Yamd notes
Those are the notes I took while implementing YAMD crate.
First of all, it is more complex than it looked in the beginning.
The test case for nested lists is failing. I rewrote the deserializer logic multiple times. I rewrote half of the project. Two weeks later - Oh, a space is missing in the test case.
Naming is really hard. How should I name a thing that contains a vector of patterns? Is it a Token?
Most of the nodes do not require context for deserialization. But a few of them, you can only deserialize correctly with context. Adding an optional param to deserialize is a bad idea because that would mean two things. First, I will need to add None to every deserialize call. Second, that would be a longer explanation, so bear with me.
I want to add context, right?
Fn deserializer(input: &str, context:
<What type should be here?>)
It does not make much sense to specify type here because every node can have it is own context type. Generics will pollute (is that a term?) the tree all the way up.
For now, I am fighting the urge to go and check how it is done in Serde. They should have solved this problem years ago.
You know what? Maybe I do not want to have context. But I want a read-only access to the parent, which will implement some traits.
Ok. I checked Serde. And yes, they had this problem. The solution is Trait serde::de::DeserializeSeed. IDK, it looks like it will have the same problem as the generic context approach from above.
I massaged the idea of a parent instead of context. It does not work, or I did not figure out how to make it work. The problem is:
It turned out that I needed to pass multiple values in one context. I ended up with a wrapper around HashMap. It may not be the best approach, and I could remove the HashMap in the future, but from what I read, all alternatives will involve some unsafe code, and I do not feel comfortable enough yet. For now, it works, and I can finally finish the List node deserializer.

> **Assignment 1**: According to the YAMD notes, what did the author end up wrapping to pass multiple values in one context?
> **Assignment 2**: In the YAMD notes, restate the paragraph beginning "It turned out that I needed" as a short bulleted list that keeps its main facts.
> **Assignment 3**: Edit the YAMD notes text between "The test case for" and "the test case.", inclusive, changing "Two weeks" to "Three weeks".

> **Extracted information**:
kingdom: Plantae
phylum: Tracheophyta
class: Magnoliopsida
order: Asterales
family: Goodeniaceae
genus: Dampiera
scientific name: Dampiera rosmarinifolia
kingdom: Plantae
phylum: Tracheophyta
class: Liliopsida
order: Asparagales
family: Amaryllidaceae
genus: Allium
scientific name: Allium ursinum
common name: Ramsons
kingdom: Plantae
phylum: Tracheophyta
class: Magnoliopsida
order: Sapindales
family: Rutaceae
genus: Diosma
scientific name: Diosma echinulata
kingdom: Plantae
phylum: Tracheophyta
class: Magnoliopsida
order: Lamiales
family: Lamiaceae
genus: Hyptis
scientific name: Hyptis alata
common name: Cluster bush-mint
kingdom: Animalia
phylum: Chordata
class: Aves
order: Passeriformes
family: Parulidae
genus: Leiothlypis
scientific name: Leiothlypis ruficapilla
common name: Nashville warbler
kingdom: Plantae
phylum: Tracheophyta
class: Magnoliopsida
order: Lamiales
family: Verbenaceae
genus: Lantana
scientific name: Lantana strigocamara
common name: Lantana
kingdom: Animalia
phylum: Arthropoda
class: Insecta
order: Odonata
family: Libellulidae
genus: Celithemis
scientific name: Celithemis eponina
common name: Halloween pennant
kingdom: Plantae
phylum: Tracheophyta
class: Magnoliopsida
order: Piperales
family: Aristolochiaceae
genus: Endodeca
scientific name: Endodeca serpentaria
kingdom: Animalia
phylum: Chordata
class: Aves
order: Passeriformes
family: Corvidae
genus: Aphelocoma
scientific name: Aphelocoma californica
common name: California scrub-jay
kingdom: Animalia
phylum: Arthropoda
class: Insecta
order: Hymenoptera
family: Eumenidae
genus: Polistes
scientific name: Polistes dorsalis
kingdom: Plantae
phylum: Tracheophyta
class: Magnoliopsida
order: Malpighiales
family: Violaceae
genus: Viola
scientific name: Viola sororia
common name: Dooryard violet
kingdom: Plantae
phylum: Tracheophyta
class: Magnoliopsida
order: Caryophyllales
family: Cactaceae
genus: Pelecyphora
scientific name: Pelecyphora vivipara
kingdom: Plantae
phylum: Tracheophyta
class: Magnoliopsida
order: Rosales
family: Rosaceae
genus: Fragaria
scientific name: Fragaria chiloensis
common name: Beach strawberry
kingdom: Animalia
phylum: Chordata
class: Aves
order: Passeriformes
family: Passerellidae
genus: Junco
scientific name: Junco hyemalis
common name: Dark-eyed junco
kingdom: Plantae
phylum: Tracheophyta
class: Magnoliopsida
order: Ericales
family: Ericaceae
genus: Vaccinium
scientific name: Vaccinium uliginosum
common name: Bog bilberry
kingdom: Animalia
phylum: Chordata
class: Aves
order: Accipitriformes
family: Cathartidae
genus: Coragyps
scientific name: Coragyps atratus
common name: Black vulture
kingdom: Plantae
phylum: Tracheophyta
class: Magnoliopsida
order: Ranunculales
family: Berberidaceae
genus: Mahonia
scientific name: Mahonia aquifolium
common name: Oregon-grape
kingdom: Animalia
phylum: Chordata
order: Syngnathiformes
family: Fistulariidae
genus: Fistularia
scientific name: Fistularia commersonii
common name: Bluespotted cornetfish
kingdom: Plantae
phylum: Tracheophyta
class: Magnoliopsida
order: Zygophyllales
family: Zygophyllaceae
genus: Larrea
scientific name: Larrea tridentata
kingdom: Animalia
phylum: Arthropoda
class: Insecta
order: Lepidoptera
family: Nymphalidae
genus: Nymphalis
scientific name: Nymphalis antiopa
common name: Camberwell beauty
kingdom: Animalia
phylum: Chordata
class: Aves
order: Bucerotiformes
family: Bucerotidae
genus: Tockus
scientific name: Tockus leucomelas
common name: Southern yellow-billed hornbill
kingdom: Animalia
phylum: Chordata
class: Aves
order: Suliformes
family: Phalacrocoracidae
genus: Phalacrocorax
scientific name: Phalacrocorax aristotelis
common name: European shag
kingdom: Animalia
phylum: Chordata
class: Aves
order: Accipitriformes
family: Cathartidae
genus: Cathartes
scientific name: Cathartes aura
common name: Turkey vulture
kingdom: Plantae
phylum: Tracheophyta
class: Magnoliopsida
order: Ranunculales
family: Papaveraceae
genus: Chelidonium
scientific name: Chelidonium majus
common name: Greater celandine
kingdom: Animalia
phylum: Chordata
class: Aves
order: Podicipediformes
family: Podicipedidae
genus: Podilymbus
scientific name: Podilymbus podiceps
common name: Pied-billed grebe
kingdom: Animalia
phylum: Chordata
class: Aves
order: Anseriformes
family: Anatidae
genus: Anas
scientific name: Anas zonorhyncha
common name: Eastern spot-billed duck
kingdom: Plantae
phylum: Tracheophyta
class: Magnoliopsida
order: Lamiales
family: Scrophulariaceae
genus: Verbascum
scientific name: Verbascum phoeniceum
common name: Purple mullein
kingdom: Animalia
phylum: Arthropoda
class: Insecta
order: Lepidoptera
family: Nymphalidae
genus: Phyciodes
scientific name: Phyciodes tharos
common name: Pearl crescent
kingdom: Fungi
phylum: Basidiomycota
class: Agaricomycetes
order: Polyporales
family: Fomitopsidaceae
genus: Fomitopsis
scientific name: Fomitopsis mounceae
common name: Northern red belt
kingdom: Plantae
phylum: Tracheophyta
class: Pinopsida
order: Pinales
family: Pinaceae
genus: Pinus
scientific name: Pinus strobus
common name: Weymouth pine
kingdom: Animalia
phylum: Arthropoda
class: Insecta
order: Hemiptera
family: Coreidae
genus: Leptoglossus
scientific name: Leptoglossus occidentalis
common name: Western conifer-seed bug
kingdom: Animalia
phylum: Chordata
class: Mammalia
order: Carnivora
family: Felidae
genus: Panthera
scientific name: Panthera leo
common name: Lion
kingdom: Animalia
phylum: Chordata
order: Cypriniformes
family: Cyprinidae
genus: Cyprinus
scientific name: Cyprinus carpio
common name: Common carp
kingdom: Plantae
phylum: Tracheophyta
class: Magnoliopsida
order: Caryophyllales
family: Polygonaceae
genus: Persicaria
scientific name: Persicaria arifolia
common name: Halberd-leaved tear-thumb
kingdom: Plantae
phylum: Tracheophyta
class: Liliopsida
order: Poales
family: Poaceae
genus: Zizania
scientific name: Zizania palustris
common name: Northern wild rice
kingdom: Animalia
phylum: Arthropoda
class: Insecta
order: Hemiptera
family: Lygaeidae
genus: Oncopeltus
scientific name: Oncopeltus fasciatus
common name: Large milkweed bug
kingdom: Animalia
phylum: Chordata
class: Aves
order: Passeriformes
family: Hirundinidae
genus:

> **Output 1**: The author ended up with a wrapper around a HashMap.

> **Output 2**:
- Multiple values needed to be passed in one context.
- The solution was a wrapper around a HashMap.
- The HashMap may be removed later, but the alternatives found would involve some unsafe code, which the author is not yet comfortable with.
- The approach works for now, so the List node deserializer can be finished.

> **Output 3**:
The test case for nested lists is failing. I rewrote the deserializer logic multiple times. I rewrote half of the project. Three weeks later - Oh, a space is missing in the test case.